Она упала возле летней кути. Нужно было большой чугунок с огня убрать, чтобы варево не подгорело. Взять ухват, подцепить чугунок и в сторону сдвинуть. Не получилось, силы подвели… Упала, в полете ухват чугунок запрокинул, и содержимое растеклось по стенке печи, на землю пролилось, обварив ногу Прасковье. Она разрыдалась от боли и страха – испортила еду для семьи, которая вот-вот с поля вернется.
Они вошли во двор и увидели дикое: в летней кути Прасковья, плачущая, ползает в луже чего-то напоминающего блевотину, пытается встать и снова падает, валится на бок.
– Господи Исусе! – ахнула Марфа.
Еремей заметил валяющийся на земле чугунок и понял, что произошло.
Он подбежал к невестке, подхватил ее на руки и гневно бросил жене:
– Совсем ты, Турка… ити твою… Турка!
Он понес Прасковью в дом. Анфиса пришла в себя, велела Акиму принести льда из ледника и поспешила за мужем.
– Нет в тебе жалости к людям, – говорил Еремей. – Кому ты? Для кого ты? Беременных девок загнала вусмерть, кулачиха! Уеду я, не могу смотреть…

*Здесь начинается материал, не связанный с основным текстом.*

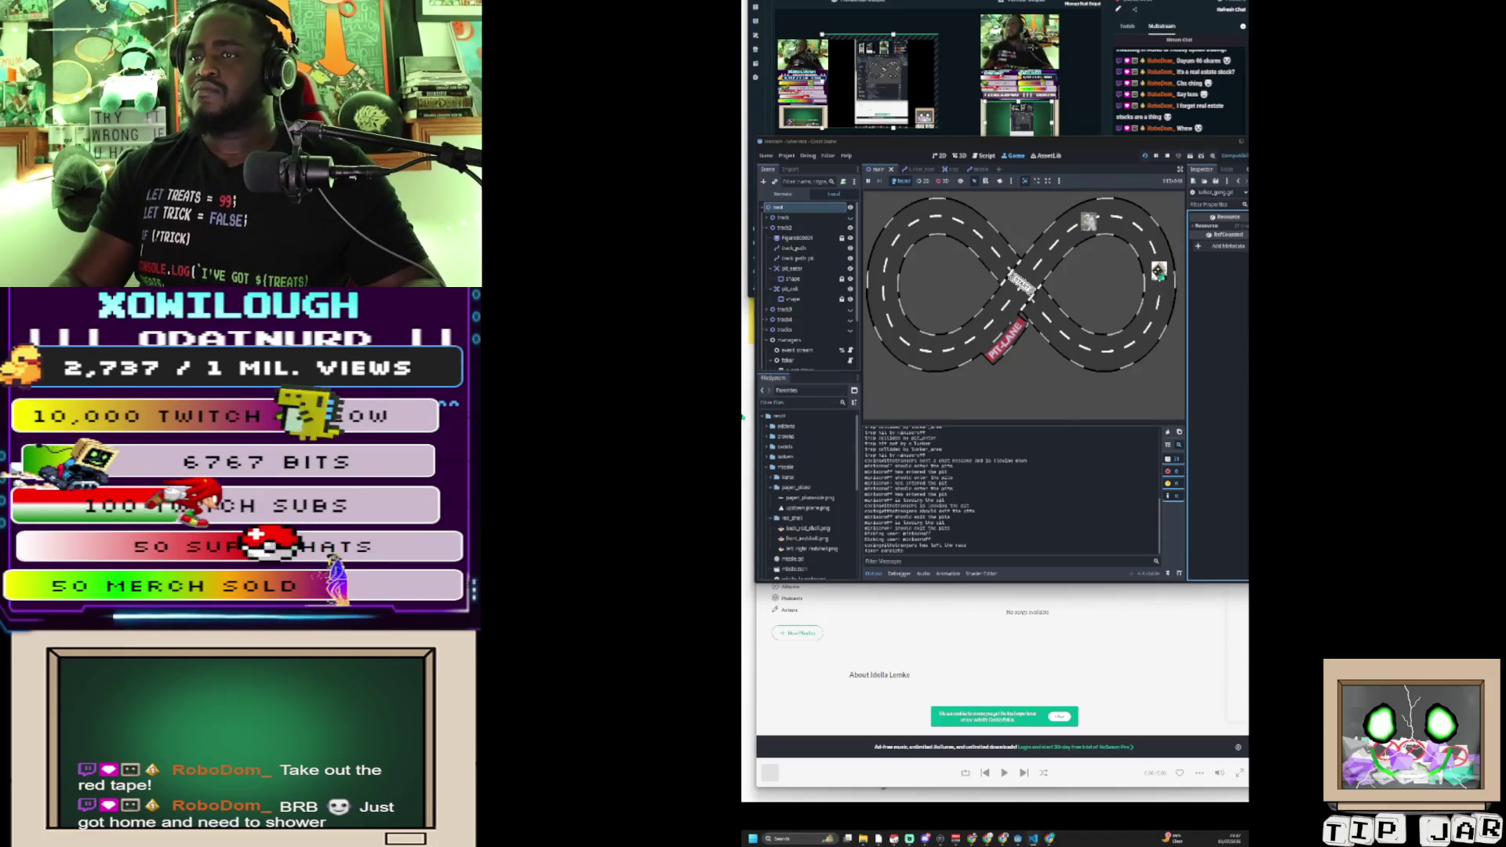
Step: Select the game log lines, then swap windows, leaving Streamlabs in front of Godot
{"action": "mouse_move", "coordinate": [967, 545]}
{"action": "left_mouse_down"}
{"action": "mouse_move", "coordinate": [870, 471]}
{"action": "mouse_move", "coordinate": [867, 428]}
{"action": "left_mouse_up"}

Прасковье было непривычно, стыдно… и очень приятно, что свекор несет ее, нежно на постель опускает. Какие руки у него! Сильные и мягкие… Отеческие? Такие и есть отеческие? Ведь родного батюшки объятий она не ведала… Раньше часто Степан ее на руки подхватывал и кружил по комнате, но сейчас опасался ее состояния, да и не до кружений ему было. А ей хотелось! Так хотелось, чтобы оторвали от земли, по которой тяжко ступать чугунными ногами, подержали на руках, побаюкали, как маленькую…
Родители ссорились. Прасковья глаза закрыла, но уши-то не заткнешь.
– Я терпел, – зло говорил Еремей Николаевич, – изо всей своей мочи терпел. Но ты меня, Турка, до нижнего донышка вычерпала.